Directions: Nothing but the lines from the start of the entries below through the line containing "We subsequently set" should appear in the answer, copied exactly and free of pictures.

Material supplied:
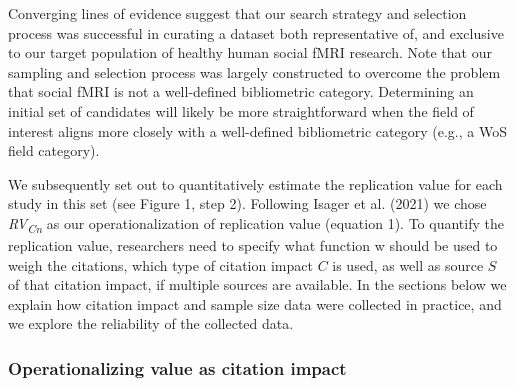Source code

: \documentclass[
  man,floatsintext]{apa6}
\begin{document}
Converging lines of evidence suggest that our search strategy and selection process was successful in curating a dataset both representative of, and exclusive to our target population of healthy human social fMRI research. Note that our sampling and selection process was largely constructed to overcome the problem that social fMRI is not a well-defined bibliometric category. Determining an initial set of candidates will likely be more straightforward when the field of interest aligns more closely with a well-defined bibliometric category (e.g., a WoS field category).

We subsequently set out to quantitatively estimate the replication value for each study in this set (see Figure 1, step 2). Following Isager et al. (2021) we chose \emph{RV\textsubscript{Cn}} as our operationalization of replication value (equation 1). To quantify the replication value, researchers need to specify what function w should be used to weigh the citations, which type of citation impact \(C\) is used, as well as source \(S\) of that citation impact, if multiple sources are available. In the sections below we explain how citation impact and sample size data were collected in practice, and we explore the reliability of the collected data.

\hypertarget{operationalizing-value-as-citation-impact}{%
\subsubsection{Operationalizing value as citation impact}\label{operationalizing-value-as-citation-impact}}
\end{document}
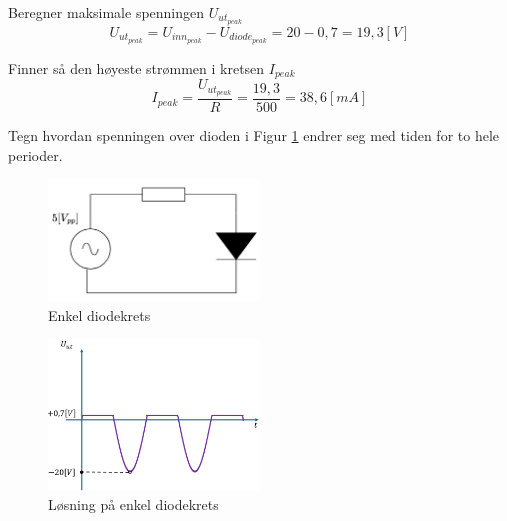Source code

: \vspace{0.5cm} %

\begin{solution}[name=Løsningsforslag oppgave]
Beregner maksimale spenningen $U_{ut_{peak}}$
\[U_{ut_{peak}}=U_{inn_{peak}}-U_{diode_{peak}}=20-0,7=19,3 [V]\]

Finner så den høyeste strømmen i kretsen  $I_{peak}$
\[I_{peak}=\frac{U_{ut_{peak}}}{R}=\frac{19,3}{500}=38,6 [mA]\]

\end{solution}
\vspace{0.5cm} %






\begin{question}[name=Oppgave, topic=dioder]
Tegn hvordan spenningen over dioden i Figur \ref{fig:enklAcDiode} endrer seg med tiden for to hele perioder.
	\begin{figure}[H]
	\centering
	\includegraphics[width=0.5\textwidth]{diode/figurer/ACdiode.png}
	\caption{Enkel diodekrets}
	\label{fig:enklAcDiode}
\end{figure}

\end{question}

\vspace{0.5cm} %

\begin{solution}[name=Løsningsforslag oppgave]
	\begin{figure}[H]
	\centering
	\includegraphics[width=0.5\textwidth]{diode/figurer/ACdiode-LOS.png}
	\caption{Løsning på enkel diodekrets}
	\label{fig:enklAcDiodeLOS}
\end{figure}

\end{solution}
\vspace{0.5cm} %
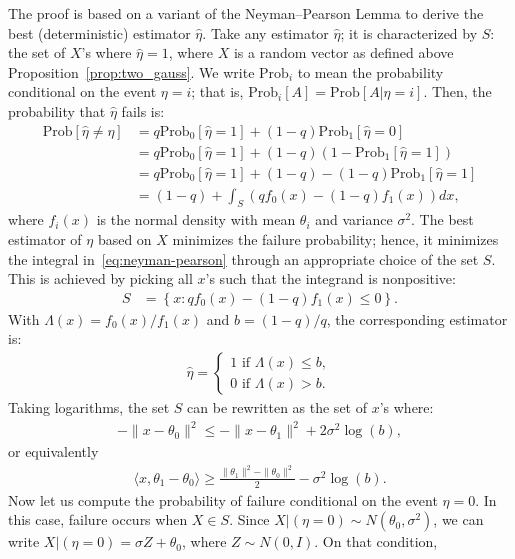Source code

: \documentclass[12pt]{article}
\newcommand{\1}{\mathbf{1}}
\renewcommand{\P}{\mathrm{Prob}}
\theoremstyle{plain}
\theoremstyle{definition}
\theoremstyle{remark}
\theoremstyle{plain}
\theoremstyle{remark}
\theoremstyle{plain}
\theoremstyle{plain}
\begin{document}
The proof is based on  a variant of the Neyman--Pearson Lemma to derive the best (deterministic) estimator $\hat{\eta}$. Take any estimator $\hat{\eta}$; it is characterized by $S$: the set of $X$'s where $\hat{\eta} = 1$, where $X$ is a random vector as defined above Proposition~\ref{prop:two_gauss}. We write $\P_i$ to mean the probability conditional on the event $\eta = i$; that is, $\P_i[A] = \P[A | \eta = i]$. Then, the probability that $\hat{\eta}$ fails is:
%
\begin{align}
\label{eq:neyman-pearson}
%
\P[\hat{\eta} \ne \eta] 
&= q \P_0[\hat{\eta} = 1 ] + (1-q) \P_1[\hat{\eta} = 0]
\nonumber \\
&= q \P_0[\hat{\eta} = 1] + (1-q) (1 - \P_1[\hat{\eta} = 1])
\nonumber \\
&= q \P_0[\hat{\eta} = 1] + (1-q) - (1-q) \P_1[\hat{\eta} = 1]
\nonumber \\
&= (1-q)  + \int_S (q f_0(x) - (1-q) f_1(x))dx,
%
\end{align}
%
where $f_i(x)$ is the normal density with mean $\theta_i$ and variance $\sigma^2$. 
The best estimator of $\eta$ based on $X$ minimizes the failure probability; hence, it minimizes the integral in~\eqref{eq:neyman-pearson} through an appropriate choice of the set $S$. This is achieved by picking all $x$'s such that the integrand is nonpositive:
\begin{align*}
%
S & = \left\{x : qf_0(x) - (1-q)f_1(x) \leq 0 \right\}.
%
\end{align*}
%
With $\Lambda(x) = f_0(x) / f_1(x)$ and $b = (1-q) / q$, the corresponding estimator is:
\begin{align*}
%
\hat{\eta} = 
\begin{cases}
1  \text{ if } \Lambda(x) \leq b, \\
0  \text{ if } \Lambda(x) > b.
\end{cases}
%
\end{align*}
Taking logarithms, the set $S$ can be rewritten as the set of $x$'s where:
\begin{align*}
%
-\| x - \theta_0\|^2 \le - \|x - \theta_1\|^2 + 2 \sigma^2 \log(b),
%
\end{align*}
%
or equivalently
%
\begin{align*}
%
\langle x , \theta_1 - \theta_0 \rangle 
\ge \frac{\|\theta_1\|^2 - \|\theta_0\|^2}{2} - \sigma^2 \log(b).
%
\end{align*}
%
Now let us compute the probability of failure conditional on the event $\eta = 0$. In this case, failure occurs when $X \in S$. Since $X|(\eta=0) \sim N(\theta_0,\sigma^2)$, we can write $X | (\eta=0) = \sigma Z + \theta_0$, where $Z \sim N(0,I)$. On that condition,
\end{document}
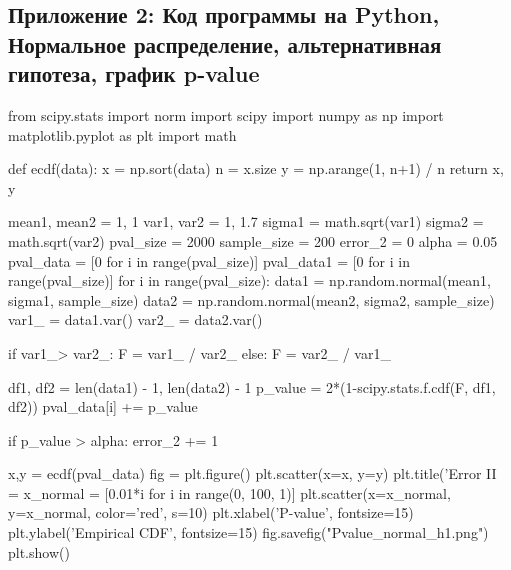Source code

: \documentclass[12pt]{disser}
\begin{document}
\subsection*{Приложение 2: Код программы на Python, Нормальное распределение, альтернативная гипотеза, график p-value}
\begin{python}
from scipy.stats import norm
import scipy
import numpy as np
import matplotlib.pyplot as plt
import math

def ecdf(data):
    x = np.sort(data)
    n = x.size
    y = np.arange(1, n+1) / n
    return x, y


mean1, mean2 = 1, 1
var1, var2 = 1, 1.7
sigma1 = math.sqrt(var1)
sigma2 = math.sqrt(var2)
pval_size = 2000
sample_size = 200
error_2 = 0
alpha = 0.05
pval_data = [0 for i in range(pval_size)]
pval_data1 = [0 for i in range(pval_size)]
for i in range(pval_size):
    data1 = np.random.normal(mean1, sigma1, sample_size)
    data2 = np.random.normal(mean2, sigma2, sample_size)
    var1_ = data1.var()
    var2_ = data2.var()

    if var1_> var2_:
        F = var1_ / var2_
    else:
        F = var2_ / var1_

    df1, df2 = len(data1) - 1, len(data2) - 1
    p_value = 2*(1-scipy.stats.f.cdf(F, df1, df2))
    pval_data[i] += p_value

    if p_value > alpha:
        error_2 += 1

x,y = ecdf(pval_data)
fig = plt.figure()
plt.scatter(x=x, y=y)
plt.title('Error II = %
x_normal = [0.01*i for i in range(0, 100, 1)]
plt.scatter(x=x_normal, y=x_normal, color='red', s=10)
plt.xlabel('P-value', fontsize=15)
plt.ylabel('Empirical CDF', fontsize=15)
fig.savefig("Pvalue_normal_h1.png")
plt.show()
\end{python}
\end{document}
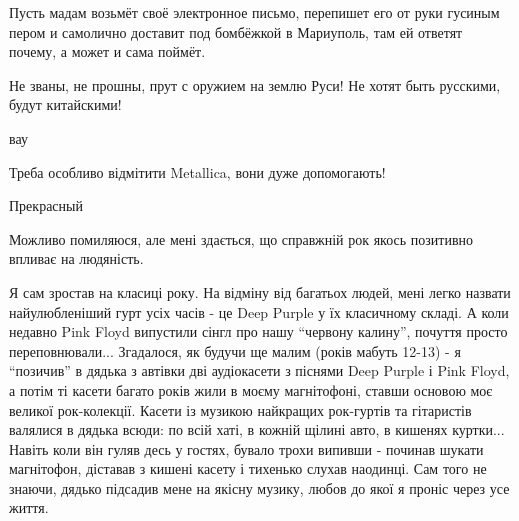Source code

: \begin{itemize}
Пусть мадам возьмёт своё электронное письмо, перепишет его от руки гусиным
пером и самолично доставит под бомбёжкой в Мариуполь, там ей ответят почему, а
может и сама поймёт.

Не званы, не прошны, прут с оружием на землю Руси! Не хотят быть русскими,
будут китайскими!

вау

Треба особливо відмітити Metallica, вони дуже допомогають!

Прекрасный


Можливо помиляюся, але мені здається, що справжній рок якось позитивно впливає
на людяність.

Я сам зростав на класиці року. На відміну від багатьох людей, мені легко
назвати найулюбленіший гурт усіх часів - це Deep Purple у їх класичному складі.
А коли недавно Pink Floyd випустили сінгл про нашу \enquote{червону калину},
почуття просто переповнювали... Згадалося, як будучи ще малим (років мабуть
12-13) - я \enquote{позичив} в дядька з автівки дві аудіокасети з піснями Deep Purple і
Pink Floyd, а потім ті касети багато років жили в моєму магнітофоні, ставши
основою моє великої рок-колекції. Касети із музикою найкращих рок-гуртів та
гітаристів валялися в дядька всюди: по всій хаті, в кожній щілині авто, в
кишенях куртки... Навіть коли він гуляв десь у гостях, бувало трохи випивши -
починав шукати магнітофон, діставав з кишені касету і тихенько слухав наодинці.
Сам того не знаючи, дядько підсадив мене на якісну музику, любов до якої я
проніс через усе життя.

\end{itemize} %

Your solution:
Source code

: \documentclass[
  man,floatsintext]{apa6}
\begin{document}
Converging lines of evidence suggest that our search strategy and selection process was successful in curating a dataset both representative of, and exclusive to our target population of healthy human social fMRI research. Note that our sampling and selection process was largely constructed to overcome the problem that social fMRI is not a well-defined bibliometric category. Determining an initial set of candidates will likely be more straightforward when the field of interest aligns more closely with a well-defined bibliometric category (e.g., a WoS field category).

We subsequently set out to quantitatively estimate the replication value for each study in this set (see Figure 1, step 2). Following Isager et al. (2021) we chose \emph{RV\textsubscript{Cn}} as our operationalization of replication value (equation 1). To quantify the replication value, researchers need to specify what function w should be used to weigh the citations, which type of citation impact \(C\) is used, as well as source \(S\) of that citation impact, if multiple sources are available. In the sections below we explain how citation impact and sample size data were collected in practice, and we explore the reliability of the collected data.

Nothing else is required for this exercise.